The government's intervention to streamline the mortgage industry's process for evaluating struggling borrowers was a necessary step, Treasury Secretary Hank Paulson said in the Wall Street Journal on Friday.

No one should lose their home just because a complex, cumbersome process simply couldn't get to them in time to determine if there is another potential solution, Paulson said in an article published on the Journal's editorial page.

This framework will not prevent all foreclosures, nor should it. Some borrowers, particularly those who received loans under the most lax underwriting standards and who haven't even been able to make their initial payments, likely will become renters again.

President George W. Bush announced a plan on Thursday that aims to help more than half of the two million homeowners who took out adjustable-rate subprime loans with payments due to move sharply higher soon.

The move, which would offer some of them a five-year mortgage-rate freeze was hammered out with help from Treasury Department officials in an attempt to slow the wave of home loan foreclosures that has threatened to knock the U.S. economy into recession and rattled investors worldwide.

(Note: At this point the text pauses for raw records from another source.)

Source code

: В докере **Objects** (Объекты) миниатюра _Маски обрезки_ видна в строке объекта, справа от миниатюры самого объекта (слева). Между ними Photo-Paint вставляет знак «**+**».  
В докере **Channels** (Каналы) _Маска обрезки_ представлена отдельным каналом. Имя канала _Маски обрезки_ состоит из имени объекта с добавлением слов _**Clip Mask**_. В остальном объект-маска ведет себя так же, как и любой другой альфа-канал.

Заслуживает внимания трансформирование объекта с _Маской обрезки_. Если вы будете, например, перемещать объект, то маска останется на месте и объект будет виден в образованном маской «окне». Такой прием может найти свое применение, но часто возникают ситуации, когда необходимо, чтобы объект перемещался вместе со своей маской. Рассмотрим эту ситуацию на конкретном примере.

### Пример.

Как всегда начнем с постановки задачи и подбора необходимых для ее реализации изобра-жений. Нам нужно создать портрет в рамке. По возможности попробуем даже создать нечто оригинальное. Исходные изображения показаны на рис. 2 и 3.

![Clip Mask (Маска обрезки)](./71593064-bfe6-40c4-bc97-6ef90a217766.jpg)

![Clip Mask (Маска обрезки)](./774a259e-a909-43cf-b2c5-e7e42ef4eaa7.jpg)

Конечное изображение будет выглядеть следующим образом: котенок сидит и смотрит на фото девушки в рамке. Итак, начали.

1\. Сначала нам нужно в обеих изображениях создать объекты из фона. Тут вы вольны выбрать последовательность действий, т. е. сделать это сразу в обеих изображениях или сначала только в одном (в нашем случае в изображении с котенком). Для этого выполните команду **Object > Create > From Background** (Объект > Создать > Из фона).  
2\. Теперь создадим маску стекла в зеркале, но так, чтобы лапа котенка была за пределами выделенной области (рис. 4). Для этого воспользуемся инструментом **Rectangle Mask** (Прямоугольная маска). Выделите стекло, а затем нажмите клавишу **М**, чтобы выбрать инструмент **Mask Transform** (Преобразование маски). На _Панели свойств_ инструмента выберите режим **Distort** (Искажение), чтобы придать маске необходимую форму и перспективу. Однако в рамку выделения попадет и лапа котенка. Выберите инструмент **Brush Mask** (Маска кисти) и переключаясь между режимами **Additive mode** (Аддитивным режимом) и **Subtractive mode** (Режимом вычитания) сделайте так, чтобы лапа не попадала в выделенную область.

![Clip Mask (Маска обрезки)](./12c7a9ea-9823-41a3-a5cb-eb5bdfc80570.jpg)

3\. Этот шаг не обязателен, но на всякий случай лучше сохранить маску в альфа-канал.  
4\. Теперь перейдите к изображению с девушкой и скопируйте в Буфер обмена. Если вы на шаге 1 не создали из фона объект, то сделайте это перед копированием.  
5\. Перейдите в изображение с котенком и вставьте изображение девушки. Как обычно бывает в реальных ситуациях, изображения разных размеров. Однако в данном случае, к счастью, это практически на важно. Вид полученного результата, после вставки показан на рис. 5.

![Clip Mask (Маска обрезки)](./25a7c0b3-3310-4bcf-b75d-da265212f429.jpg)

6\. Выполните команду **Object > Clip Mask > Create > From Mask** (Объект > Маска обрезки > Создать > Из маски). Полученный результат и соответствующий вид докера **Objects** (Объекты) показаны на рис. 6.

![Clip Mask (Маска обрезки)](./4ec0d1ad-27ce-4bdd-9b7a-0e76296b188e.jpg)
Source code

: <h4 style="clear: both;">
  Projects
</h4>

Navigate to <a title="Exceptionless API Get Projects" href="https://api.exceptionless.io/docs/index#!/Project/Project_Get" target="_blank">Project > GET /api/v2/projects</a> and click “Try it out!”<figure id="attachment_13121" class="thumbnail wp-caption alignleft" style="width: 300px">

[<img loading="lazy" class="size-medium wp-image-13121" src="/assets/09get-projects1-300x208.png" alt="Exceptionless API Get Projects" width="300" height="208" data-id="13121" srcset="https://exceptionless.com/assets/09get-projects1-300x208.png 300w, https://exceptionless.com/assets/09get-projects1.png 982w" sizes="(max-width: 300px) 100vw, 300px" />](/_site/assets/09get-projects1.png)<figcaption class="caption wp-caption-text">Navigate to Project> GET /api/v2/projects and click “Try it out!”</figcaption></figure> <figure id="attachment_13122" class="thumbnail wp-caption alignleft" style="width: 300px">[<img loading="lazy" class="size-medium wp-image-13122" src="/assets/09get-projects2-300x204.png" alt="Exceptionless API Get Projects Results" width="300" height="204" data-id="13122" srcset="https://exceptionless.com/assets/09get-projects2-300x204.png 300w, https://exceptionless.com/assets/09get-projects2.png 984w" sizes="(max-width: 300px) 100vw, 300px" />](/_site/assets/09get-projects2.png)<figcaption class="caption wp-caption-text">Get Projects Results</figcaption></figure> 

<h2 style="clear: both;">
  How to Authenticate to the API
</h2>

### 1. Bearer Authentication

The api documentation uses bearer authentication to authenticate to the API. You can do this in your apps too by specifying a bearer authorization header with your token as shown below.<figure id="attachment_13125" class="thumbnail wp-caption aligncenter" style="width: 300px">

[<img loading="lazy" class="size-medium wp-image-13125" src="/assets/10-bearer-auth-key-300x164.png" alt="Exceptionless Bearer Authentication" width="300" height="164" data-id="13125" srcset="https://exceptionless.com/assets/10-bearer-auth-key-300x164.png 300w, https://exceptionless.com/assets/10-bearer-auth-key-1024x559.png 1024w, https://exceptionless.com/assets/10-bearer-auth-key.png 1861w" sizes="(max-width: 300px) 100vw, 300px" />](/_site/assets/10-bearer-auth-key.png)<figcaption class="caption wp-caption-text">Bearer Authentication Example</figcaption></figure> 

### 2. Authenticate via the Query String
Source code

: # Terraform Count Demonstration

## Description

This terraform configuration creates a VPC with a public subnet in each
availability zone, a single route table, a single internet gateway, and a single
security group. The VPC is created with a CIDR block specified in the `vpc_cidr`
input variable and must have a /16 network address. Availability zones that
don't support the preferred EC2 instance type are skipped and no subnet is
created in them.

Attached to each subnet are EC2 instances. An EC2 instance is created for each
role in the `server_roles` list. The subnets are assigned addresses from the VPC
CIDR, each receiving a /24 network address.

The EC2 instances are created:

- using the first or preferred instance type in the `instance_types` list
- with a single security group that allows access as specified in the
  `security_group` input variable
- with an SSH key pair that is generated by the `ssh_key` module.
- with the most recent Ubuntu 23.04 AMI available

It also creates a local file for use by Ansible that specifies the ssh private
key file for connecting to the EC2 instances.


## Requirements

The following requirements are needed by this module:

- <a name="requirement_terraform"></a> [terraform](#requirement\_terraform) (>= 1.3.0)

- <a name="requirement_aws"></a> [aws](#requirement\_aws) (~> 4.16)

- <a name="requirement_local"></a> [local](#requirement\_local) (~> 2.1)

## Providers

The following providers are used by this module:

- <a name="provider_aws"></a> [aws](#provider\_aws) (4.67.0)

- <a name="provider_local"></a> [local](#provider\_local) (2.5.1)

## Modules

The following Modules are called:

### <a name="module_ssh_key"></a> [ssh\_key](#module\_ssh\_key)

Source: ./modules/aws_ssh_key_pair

While avoiding a wave of foreclosures would likely bolster an already wobbly economy, ratings firm Standard & Poor's said freezing rates on subprime mortgages may lead to further deterioration in credit ratings on bonds backed by the loans.

Some on Wall Street worried they would be forced to accept mortgages rewritten in the borrowers' favor.

Paulson argued in the Journal that in many cases a loan modification creates better value for investors than the foreclosure process.